Trade and the Circular Economy: A deep dive into plastics action in Ghana

Plastic pollution represents one of the most pressing environmental challenges facing rapidly growing economies in the Global South. Business-as-usual projections suggest that global plastic consumption could more than triple by 2050, from around 380 million metric tons today to 1.3 billion metric tons — with disproportionate consequences for coastal and developing countries that lack the waste management infrastructure to cope with the surge. It is against this backdrop that this publication examines how trade flows and trade policies can help or hinder a country’s ability to address plastic pollution and transition to a circular economy, using Ghana as a case study.

This report was jointly commissioned by the Global Plastic Action Partnership (GPAP), an impartial initiative of the World Economic Forum, and the Forum’s Platform for Shaping the Future of Trade and Global Economic Interdependence. Ghana — an oil-producing, coastal country with ambitious economic growth and industrialisation plans and a burgeoning plastic waste problem — is home to one of GPAP’s flagship national partnerships, making it a particularly apt setting for this analysis. The report presents a preliminary assessment of trade policy options, with the identified areas meriting further investigation.

The report is structured around two broad mechanisms: domestic policy instruments and trade agreements, drawing links between the two. On the domestic side, with around 70% of plastic inputs used in Ghana for packaging and recycling rates as low as 2% for PET plastics, the paper identifies urgent measures to accelerate waste reduction, reuse, and recycling. These include disincentivising single-use plastics through deposit refund schemes, creating a domestic market for recycled plastics by mapping offtake opportunities across industries such as consumer goods, construction, and textiles, and evaluating Ghana’s potential to develop into a regional plastic waste recycling hub.
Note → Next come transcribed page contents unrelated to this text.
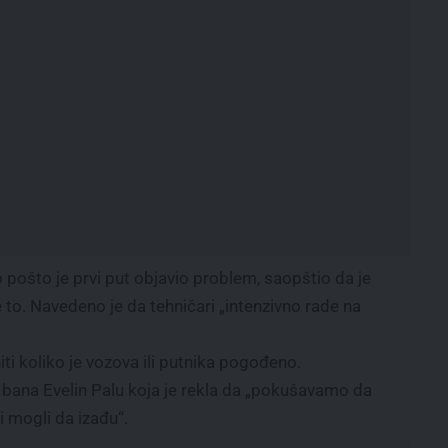
o pošto je prvi put objavio problem, saopštio da je
 je to. Navedeno je da tehničari „intenzivno rade na
niti koliko je vozova ili putnika pogođeno.
če bana Evelin Palu koja je rekla da „pokušavamo da
 mogli da izađu“.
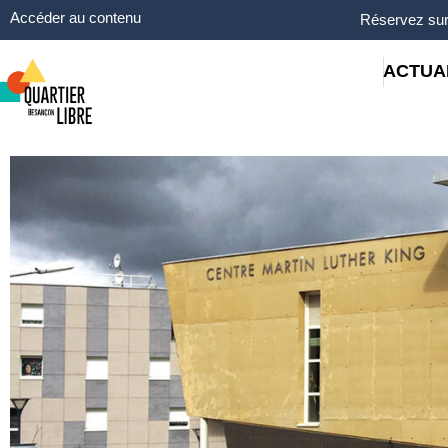
Panneau de gestion des cookies
Accéder au contenu
Réservez sur
ACTUA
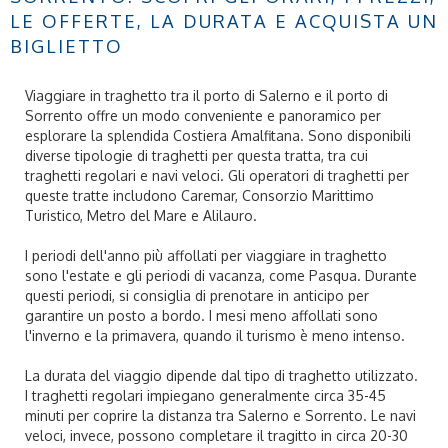
LE OFFERTE, LA DURATA E ACQUISTA UN
BIGLIETTO
Viaggiare in traghetto tra il porto di Salerno e il porto di
Sorrento offre un modo conveniente e panoramico per
esplorare la splendida Costiera Amalfitana. Sono disponibili
diverse tipologie di traghetti per questa tratta, tra cui
traghetti regolari e navi veloci. Gli operatori di traghetti per
queste tratte includono Caremar, Consorzio Marittimo
Turistico, Metro del Mare e Alilauro.
I periodi dell'anno più affollati per viaggiare in traghetto
sono l'estate e gli periodi di vacanza, come Pasqua. Durante
questi periodi, si consiglia di prenotare in anticipo per
garantire un posto a bordo. I mesi meno affollati sono
l'inverno e la primavera, quando il turismo è meno intenso.
La durata del viaggio dipende dal tipo di traghetto utilizzato.
I traghetti regolari impiegano generalmente circa 35-45
minuti per coprire la distanza tra Salerno e Sorrento. Le navi
veloci, invece, possono completare il tragitto in circa 20-30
It also emphasises the importance of strengthening border controls in line with the Basel Convention’s Prior Informed Consent procedures to keep hazardous and hard-to-recycle plastic waste out of Ghana’s market.

On the trade policy side, the report examines how Ghana can strategically leverage its trade agreements to advance its circular economy agenda. This includes identifying goods required for its plastic waste management strategy and reviewing tariff schedules accordingly within the ECOWAS Common External Tariff framework; negotiating services schedules and investment chapters in trade agreements to attract investment in the plastic waste sector and ensure investors adhere to sound environmental practices; and using the AfCFTA’s Technical Barriers to Trade Annex to develop regional standards for different grades of recycled plastic. The brief also highlights the EU-Ghana Economic Partnership Agreement as a vehicle for preparing Ghanaian exporters to meet evolving EU plastic packaging standards, and encourages Ghana to engage in relevant plurilateral initiatives at the WTO, including dialogues on plastics pollution and trade, environmental sustainability, and fossil fuel subsidy reform.

The report concludes that Ghana has a genuine opportunity to convert its plastic waste challenge into a competitive advantage, but doing so will require a coordinated, inter-ministerial approach that integrates trade and environmental policy and engages the private sector in public-private dialogue.